> Exercise text

Figure 4:. Shared DE in constitutive Chd8^+/− and Camk2a-CRE conditional Chd8^+/flox mice, with divergent impacts on nuclear and synaptosomal mRNA and protein.

A) Barplot of DEG counts at P < 0.05 and FDR < 0.1 across bulk RNA-seq experiments (constitutive Chd8^+/−, Camk2a-CRE conditional Chd8^+/flox, and nuclear and synaptosomal preparations from the Chd8^+/− line). B) Chd8 mRNA is down-regulated in all but the nuclear preparation (P-values from EdgeR). C-E) Concordance plots comparing bulk RNA-seq logFC of DEGs detected in either dataset. Number of DEGs at different criteria listed above, R value for best fit line for FDR < 0.1 is listed on the plot. For P < 0.05, local density is plotted instead of individual data points due to large number of genes. For FDR < 0.1, individual datapoints are shown. The count of P < 0.05 DEGs in each quadrant listed in red. Higher data points in the upper right and lower left indicate logFC directional concordance between experiments. C) Concordance between constitutive and conditional datasets. D) Concordance for nuclear (top) and synaptosomal (bottom) versus whole cortex. E) Reduced concordance between nuclear and synapsomal datasets. F-G) Selected enriched GO terms for upregulated F) and downregulated G) genes across experiments. H) Downregulation of Dlg2 in synaptosomal RNA. I-J) Western blot (I) validating decreased synaptosomal PSD93 protein (J) in Chd8^+/− cortex (N = 8 Chd8^+/+, 10 Chd8^+/−, P-value from Student’s t-test).

Figure 5:. Delayed spinogenesis during Chd8^+/− development.

A) Dendritic segment imaged over 7-days in somatosensory cortex of adolescent WT and Chd8^+/− mice. Arrowheads: eliminated spines; arrows: formed spines; asterisks: filopodia. Scale bar = 2 μm. B, D) Spine density in adolescent (b) and adult (D) Chd8^+/− or WT littermates. C, E) The percentage of spines formed or eliminated over 7d is higher in adolescent (D) and adult (E) Chd8^+/−than WT littermates, mean, SEM., unpaired t-test. **p<0.01.

Figure 6:. Disruption of coordinated activity in Chd8^+/− PFC microcircuits.

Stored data
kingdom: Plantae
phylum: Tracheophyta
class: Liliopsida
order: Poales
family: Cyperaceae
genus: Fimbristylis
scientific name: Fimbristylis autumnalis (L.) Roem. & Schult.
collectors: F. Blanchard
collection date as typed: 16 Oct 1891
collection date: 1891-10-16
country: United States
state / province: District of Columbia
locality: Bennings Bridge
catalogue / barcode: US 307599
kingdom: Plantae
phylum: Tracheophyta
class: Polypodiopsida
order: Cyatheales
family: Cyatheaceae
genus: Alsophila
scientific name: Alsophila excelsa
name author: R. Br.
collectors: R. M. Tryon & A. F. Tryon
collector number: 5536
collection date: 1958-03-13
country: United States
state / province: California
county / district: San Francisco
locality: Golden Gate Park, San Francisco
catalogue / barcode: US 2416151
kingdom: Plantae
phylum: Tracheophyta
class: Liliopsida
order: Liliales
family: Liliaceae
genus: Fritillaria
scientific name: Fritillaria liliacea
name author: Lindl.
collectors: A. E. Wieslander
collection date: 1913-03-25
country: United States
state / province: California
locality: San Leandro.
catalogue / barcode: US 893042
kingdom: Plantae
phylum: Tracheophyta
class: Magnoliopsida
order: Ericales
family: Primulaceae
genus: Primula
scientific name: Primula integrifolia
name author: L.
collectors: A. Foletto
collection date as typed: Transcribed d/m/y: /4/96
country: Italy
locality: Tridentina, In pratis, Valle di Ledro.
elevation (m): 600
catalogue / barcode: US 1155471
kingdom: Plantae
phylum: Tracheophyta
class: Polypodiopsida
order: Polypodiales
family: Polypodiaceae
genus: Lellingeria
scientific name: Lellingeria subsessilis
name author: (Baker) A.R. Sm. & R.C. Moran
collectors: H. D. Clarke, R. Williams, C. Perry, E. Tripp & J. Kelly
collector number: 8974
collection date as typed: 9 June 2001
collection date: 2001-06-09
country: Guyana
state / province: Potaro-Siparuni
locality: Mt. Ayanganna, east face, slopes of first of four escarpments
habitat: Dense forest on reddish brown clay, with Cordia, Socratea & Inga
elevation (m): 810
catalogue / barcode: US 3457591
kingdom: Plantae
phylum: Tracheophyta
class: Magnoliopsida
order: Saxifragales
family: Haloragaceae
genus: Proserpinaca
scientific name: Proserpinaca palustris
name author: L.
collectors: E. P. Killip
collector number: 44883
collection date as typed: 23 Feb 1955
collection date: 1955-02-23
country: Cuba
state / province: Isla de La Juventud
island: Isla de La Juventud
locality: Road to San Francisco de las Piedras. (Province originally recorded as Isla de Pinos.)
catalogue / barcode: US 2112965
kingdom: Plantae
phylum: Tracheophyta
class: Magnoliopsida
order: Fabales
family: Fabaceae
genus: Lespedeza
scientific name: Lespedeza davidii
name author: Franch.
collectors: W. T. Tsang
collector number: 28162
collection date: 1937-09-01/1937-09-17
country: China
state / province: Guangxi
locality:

> Task brief
Rewrite the stretch of the figure legends from "Figure 5:. Delayed" through "Chd8^+/− PFC microcircuits.", substituting "siblings" for every "littermates".

> Answer to this task
Figure 5:. Delayed spinogenesis during Chd8^+/− development.

A) Dendritic segment imaged over 7-days in somatosensory cortex of adolescent WT and Chd8^+/− mice. Arrowheads: eliminated spines; arrows: formed spines; asterisks: filopodia. Scale bar = 2 μm. B, D) Spine density in adolescent (b) and adult (D) Chd8^+/− or WT siblings. C, E) The percentage of spines formed or eliminated over 7d is higher in adolescent (D) and adult (E) Chd8^+/−than WT siblings, mean, SEM., unpaired t-test. **p<0.01.

Figure 6:. Disruption of coordinated activity in Chd8^+/− PFC microcircuits.